--- start of Excerpt provided ---

Commands of Christ: 21

Pray like this…

“When you pray, do not be like the hypocrites, who love to stand and pray in the synagogues and on street corners so that others may see them.  Truly, I say to you, they have received their reward.  But when you pray, go to your inner room, close the door, and pray to your Father in secret. And your Father who sees in secret will repay you.  In praying, do not babble like the pagans, who think that they will be heard because of their many words.  Do not be like them. Your Father knows what you need before you ask him.  “This is how you are to pray: Our Father in heaven, hallowed be your name, your kingdom come, your will be done, on earth as in heaven.  Give us today our daily bread; and forgive us our debts, as we forgive our debtors; and do not subject us to temptation, but deliver us from the evil one. Matthew 6:5-13

He said to them, “When you pray, say: Father, hallowed be your name, your kingdom come. Give us each day our daily bread and forgive us our sins for we ourselves forgive everyone in debt to us, and do not subject us to temptation.” Luke 11:2-4

Jesus commanded us to pray.  Not any or every prayer will do.  There are ways we can pray that will not please Him.  We are to pray with right motives.  We are to pray thoughtfully.  We are to pray in ways that acknowledge God’s holiness and fatherhood, and in submission to His will and ways.  We are to pray for our needs and forgiveness and protection.  Jesus taught elsewhere about prayer as well.  Of course Jesus also modeled prayer.  Perhaps the most complete understanding of prayer is that it is our communication with God, both speaking and listening.  It is something we should be engaged in as a way of life, constantly aware of His presence and alert for His desires and will and purposes in every situation.

Commands of Christ: 20

Take care not to do your righteous deeds in order to receive glory from men.

--- end of Excerpt provided ---

[Written exercise a] Translate this sentence from the excerpt on prayer into Spanish: "Perhaps the most complete understanding of prayer is that it is our communication with God, both speaking and listening."

--- start of Data extract ---

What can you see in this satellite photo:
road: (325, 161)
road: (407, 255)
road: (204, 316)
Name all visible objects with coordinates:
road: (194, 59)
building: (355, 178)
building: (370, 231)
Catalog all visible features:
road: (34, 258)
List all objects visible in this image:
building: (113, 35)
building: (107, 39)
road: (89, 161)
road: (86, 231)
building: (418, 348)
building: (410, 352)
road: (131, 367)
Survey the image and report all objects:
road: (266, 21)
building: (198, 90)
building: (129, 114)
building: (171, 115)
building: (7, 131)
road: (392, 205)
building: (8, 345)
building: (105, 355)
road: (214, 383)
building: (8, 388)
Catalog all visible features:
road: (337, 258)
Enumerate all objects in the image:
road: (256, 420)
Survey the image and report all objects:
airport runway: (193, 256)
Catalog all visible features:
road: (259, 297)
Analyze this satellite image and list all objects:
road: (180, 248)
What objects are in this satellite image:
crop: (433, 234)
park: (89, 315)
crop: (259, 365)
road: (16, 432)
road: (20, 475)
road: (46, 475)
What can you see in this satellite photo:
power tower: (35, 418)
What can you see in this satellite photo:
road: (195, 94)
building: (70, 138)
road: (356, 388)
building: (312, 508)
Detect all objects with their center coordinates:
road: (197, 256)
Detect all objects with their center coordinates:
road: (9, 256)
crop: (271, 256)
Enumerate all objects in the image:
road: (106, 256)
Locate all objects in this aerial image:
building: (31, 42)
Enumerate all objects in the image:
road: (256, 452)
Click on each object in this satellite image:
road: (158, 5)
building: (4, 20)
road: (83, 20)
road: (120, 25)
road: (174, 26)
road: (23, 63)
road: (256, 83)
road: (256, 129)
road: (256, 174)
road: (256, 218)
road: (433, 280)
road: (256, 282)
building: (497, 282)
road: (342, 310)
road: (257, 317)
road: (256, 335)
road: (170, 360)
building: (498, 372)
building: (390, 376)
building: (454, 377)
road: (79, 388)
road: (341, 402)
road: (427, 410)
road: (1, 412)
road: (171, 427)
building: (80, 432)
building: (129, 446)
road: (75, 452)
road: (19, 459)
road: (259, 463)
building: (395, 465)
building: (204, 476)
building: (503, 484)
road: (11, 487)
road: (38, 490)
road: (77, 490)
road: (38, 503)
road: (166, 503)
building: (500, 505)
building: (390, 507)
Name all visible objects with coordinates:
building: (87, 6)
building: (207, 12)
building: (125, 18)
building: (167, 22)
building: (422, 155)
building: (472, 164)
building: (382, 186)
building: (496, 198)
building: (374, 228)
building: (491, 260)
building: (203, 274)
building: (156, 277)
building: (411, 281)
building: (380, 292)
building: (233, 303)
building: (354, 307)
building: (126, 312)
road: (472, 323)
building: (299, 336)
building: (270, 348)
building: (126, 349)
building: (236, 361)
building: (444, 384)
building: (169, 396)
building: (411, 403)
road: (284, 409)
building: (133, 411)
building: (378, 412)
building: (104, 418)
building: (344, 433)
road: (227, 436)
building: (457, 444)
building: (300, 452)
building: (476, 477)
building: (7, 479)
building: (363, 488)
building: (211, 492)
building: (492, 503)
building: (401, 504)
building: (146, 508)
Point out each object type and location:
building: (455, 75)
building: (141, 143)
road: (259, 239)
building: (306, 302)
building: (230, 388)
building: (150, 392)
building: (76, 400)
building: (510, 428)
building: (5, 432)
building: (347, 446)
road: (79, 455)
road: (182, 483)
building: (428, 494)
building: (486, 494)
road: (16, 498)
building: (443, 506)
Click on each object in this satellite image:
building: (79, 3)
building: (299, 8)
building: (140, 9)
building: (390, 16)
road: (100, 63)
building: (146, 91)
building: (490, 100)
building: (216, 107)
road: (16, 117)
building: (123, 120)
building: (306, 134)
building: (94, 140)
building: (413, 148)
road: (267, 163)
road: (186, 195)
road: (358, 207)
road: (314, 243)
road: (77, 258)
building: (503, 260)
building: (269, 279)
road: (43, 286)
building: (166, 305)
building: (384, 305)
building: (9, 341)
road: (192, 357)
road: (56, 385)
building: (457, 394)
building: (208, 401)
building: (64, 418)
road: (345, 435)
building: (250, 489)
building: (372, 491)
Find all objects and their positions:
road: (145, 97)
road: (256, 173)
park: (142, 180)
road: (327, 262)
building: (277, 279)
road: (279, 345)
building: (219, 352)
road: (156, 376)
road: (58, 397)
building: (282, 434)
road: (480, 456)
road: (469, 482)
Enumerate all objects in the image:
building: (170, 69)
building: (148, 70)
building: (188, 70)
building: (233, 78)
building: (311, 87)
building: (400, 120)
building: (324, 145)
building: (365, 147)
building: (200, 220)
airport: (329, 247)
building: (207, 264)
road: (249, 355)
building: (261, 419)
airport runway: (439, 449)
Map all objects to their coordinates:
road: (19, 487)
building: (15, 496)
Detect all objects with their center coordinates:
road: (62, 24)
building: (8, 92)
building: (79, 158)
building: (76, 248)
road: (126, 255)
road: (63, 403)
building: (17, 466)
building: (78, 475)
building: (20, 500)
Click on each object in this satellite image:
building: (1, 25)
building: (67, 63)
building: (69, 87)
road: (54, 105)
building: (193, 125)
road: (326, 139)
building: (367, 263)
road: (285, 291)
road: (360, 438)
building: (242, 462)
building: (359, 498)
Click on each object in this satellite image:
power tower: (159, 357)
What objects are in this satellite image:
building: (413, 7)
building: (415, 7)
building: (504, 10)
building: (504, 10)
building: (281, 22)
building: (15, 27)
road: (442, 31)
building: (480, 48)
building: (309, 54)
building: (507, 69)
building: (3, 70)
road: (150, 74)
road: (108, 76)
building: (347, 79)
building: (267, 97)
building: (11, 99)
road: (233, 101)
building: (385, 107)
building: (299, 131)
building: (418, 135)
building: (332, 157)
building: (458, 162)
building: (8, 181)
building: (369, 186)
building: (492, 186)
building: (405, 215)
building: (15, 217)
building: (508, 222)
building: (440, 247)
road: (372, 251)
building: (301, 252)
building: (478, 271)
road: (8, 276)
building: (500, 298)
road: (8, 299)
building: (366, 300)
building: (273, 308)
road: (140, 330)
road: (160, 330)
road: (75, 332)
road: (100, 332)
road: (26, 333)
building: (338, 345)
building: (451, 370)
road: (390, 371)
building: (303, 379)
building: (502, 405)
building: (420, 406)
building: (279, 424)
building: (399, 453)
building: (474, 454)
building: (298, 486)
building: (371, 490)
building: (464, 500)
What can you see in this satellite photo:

--- end of Data extract ---

[Written exercise b] Copy out the rows word for word, starting at the line that contains "Find all objects" and stopping after the line that contains "building: (15, 496)".

[Correct answer a] Quizás la comprensión más completa de la oración es que es nuestra comunicación con Dios, tanto hablando como escuchando.

[Correct answer b]
Find all objects and their positions:
road: (145, 97)
road: (256, 173)
park: (142, 180)
road: (327, 262)
building: (277, 279)
road: (279, 345)
building: (219, 352)
road: (156, 376)
road: (58, 397)
building: (282, 434)
road: (480, 456)
road: (469, 482)
Enumerate all objects in the image:
building: (170, 69)
building: (148, 70)
building: (188, 70)
building: (233, 78)
building: (311, 87)
building: (400, 120)
building: (324, 145)
building: (365, 147)
building: (200, 220)
airport: (329, 247)
building: (207, 264)
road: (249, 355)
building: (261, 419)
airport runway: (439, 449)
Map all objects to their coordinates:
road: (19, 487)
building: (15, 496)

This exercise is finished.